Open vinay-cldscle opened 2 weeks ago
Hi @vinay-cldscle, have you lookied into the BatchAnalyzerEngine
option?
Hi @omri374 Yes, i tried using the BatchAnalyzerEngine for txt files but it not working. analyzer_engine = AnalyzerEngine() analyzer = BatchAnalyzerEngine(analyzer_engine=analyzer_engine)
error: results = analyzer.analyze(texts=text_chunks, language="en", return_decision_process=True) ^^^^^^^^^^^^^^^^ AttributeError: 'BatchAnalyzerEngine' object has no attribute 'analyze'
Batch analyzer works only for list and dict?

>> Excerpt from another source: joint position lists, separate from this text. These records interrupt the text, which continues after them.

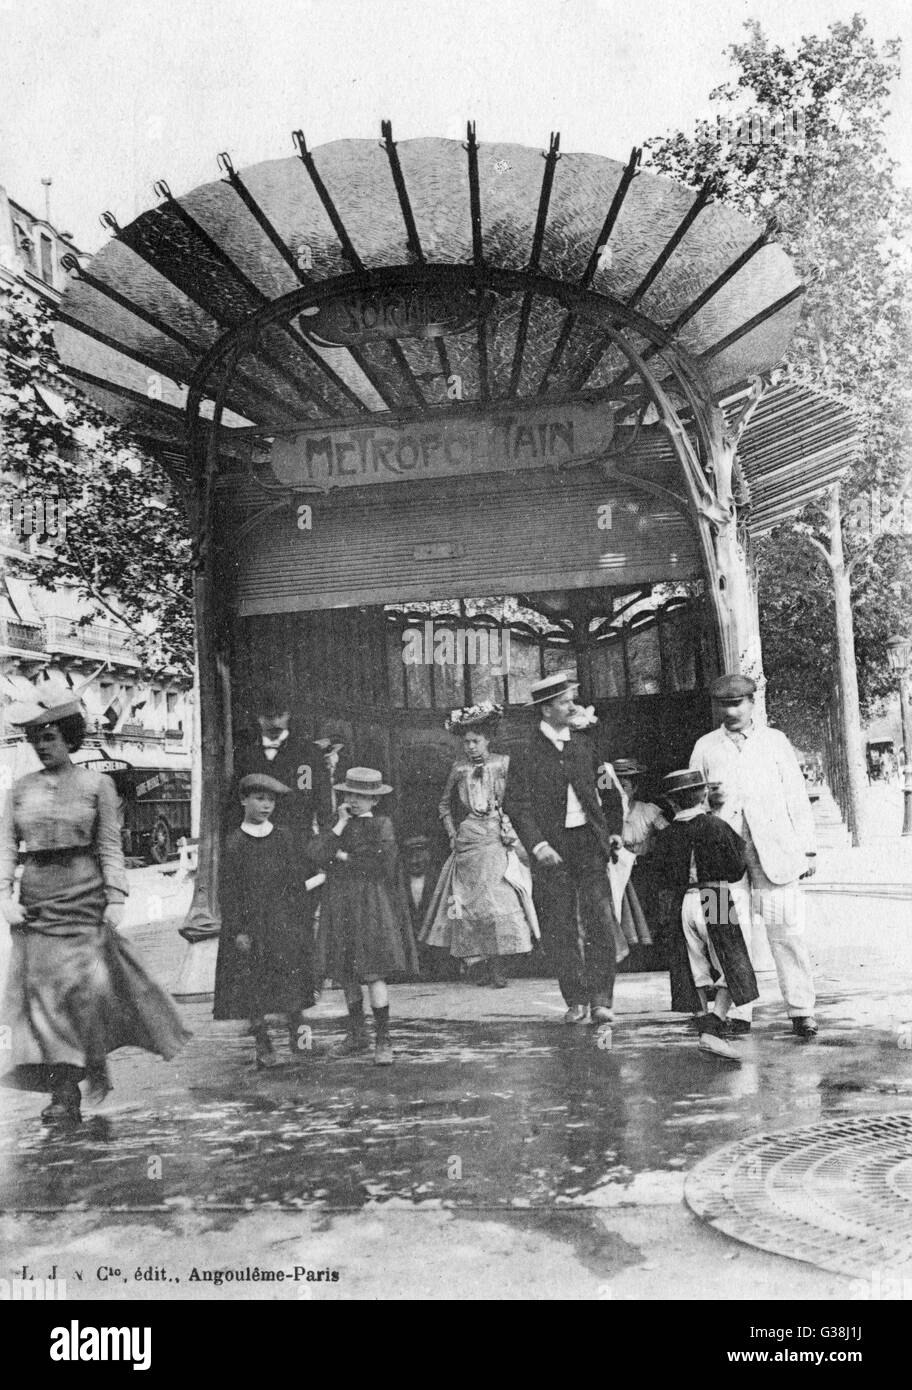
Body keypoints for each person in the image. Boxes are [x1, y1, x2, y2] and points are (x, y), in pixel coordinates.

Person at [0, 697, 189, 1128]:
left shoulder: (96, 785)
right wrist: (3, 896)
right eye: (35, 740)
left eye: (48, 738)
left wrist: (117, 895)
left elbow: (109, 845)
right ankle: (64, 1090)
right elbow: (6, 848)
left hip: (84, 894)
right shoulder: (20, 789)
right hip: (36, 901)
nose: (41, 747)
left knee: (82, 991)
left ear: (69, 738)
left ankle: (92, 1059)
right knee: (45, 999)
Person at [689, 673, 819, 1039]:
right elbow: (691, 803)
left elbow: (796, 796)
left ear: (752, 703)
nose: (730, 711)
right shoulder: (705, 747)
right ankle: (737, 1013)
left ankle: (801, 1010)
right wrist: (706, 802)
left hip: (775, 855)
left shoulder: (776, 742)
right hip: (719, 859)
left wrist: (807, 849)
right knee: (723, 933)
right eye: (724, 705)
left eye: (737, 703)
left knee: (787, 933)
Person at [503, 672, 624, 1035]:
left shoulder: (586, 744)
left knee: (601, 919)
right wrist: (537, 845)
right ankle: (576, 999)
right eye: (564, 702)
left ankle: (602, 1000)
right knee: (559, 925)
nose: (572, 706)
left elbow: (608, 790)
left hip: (589, 844)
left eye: (571, 700)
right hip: (551, 851)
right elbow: (517, 803)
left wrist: (614, 830)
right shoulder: (525, 751)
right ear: (546, 708)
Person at [420, 703, 538, 987]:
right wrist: (451, 833)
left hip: (497, 837)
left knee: (499, 900)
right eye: (466, 742)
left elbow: (518, 800)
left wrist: (509, 826)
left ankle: (499, 967)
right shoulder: (459, 767)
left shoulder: (503, 763)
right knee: (471, 904)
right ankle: (481, 966)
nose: (471, 746)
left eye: (476, 741)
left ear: (488, 740)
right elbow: (444, 805)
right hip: (468, 839)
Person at [308, 767, 418, 1065]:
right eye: (349, 794)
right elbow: (317, 854)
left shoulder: (381, 825)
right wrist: (340, 826)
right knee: (345, 970)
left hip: (369, 903)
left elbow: (380, 864)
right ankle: (357, 1035)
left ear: (374, 801)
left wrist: (342, 857)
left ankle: (383, 1039)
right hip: (339, 902)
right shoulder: (337, 823)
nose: (354, 801)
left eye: (362, 796)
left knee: (373, 970)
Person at [212, 773, 318, 1069]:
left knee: (292, 981)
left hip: (283, 921)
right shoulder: (234, 842)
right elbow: (229, 892)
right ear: (244, 800)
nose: (266, 805)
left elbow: (295, 880)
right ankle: (263, 1044)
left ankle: (301, 1041)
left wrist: (300, 918)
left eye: (271, 800)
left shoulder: (283, 837)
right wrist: (238, 931)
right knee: (253, 985)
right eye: (259, 799)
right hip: (251, 926)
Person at [652, 769, 758, 1061]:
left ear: (672, 803)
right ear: (702, 795)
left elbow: (658, 874)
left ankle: (703, 1023)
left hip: (682, 901)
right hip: (715, 895)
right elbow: (737, 868)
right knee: (731, 960)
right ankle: (715, 1027)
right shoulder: (716, 825)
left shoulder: (666, 835)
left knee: (693, 965)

Please see the python API reference here: https://microsoft.github.io/presidio/api/analyzer_python/#presidio_analyzer.BatchAnalyzerEngine.analyze_iterator
your text_chunks
should be iterable (such as List[str]
) and then you could call batch_analyzer.analyze_iter(text_cunks,...)
Hey team, When I tried to scan a file that is 7 MB and contains more than 700,000 lines, I passed the data in chunks(chunks size is 100000). It takes about 7 to 10 minutes to complete execution. Is this normal behavior? Can we reduce the execution time? Does batch analysis support TXT files? I would like to complete the execution within 1 minute. Is that possible?